### SELECTED EXCERPT
◇ ◇ ◇ ◇ ◇

Kaspersky Labs says that Stoyanov’s arrest has nothing to do with his work at Kaspersky, but rather to Stoyanov’s work before he came to Kaspersky.

The FSB and the Kremlin have declined to comment. This is the article in the Russian-language Kommersant on which much of the early reporting is based. My Russian is rudimentary, and the automatic translation is not very good. It appears that most of the information in this article appears in the English-language articles.

The Russian government has not released information on why the charges were brought. Kommersant and Novaya Gazeta lean toward collaboration with the CIA. The Moscow Times says

the FSB believes Sergei Mikhailov tipped off U.S. officials to information about Vladimir Fomenko and his server rental company “King Servers,” which the American cybersecurity company ThreatConnect identified last September as “an information nexus” that was used by hackers suspected of working for Russian state security in cyberattacks.

Paul Rozenzweig, former Deputy Assistant Secretary for Policy in the Department of Homeland Security, assesses the arrests similarly and blasts the release of information in the US hacking investigation. His argument is plausible and chilling. Please read it.

◇ ◇ ◇ ◇ ◇

### DATA LISTING
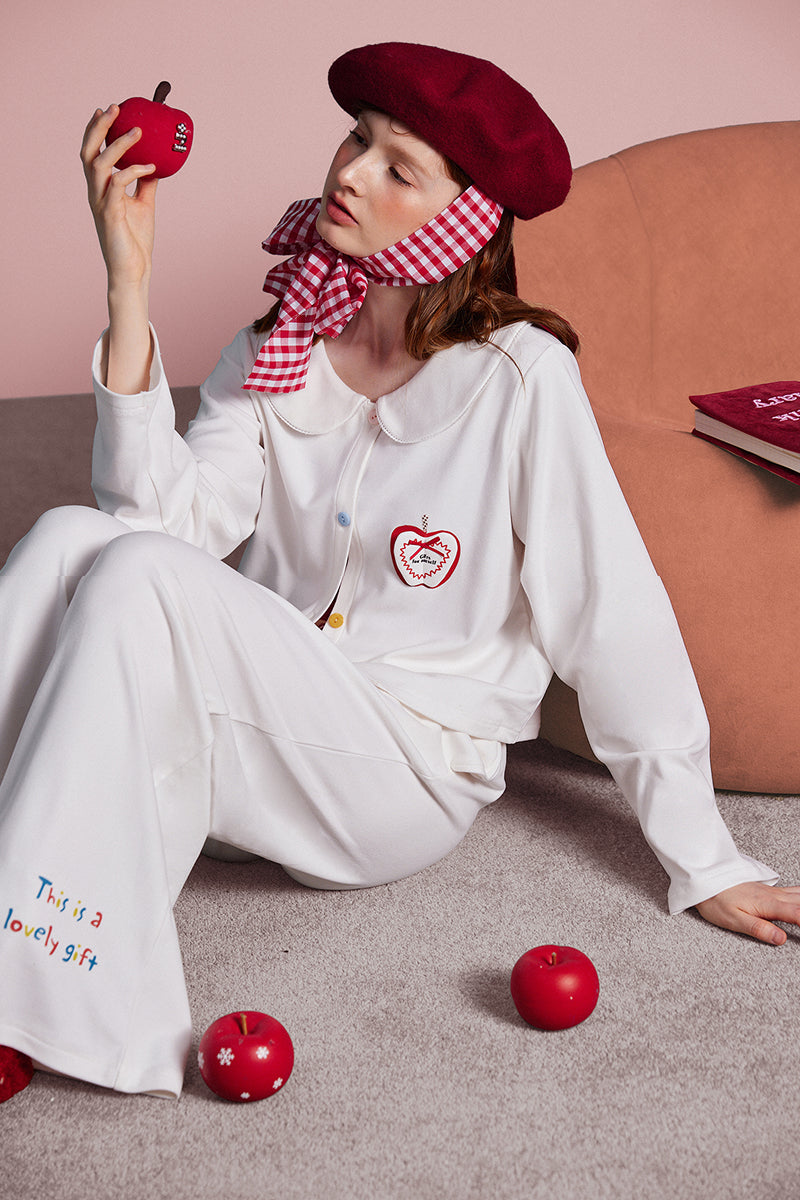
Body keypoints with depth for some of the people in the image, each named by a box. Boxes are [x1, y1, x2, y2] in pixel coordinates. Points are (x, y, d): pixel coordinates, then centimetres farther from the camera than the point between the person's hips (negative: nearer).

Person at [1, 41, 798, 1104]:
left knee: (137, 578, -26)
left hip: (410, 774, -5)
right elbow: (167, 514, -11)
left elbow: (612, 615, -10)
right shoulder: (274, 355, 5)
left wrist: (704, 864, -7)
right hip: (266, 729, 5)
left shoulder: (517, 377, -11)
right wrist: (130, 283, -16)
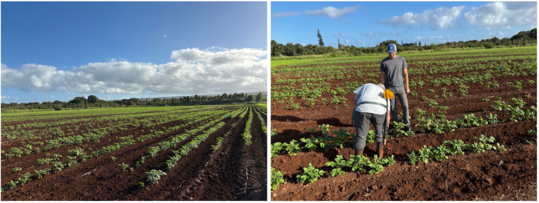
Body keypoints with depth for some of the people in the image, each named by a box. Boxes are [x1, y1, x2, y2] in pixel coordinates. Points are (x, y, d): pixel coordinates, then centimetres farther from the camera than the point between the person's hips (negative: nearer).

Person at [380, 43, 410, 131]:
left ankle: (406, 124, 13)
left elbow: (405, 74, 0)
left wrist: (407, 87, -2)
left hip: (400, 87, 1)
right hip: (389, 88, 0)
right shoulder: (384, 62, -5)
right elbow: (382, 76, -1)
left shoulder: (402, 60, -3)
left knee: (405, 106, -1)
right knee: (393, 107, 6)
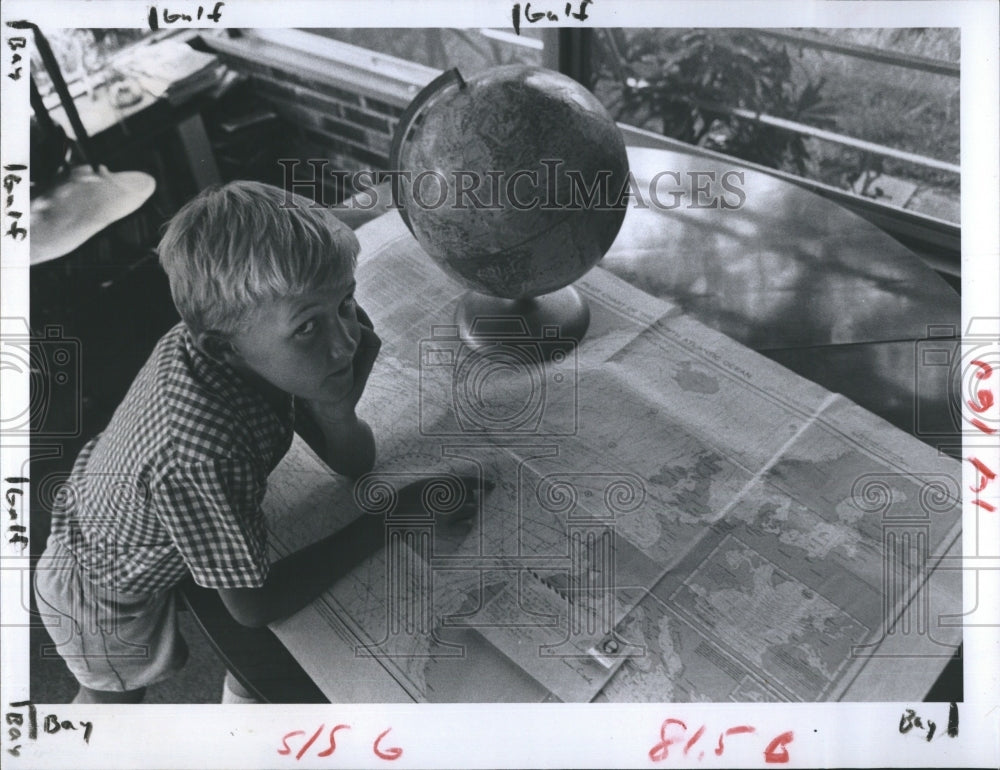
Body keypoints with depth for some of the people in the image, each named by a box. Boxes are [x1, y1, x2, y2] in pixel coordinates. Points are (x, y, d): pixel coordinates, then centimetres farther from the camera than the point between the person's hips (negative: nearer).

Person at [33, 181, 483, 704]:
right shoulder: (199, 454, -47)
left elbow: (353, 465, -14)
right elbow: (255, 605, -31)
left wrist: (334, 411, -37)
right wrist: (390, 519, -29)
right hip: (105, 597, -4)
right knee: (113, 696, 27)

◇ ◇ ◇ ◇ ◇

### WORK TO COMPLETE
Repeat word for word the part of the text on Stoyanov's arrest between "Paul Rozenzweig, former" and "Please read it.", inclusive.

### SOLUTION TO THIS PROBLEM
Paul Rozenzweig, former Deputy Assistant Secretary for Policy in the Department of Homeland Security, assesses the arrests similarly and blasts the release of information in the US hacking investigation. His argument is plausible and chilling. Please read it.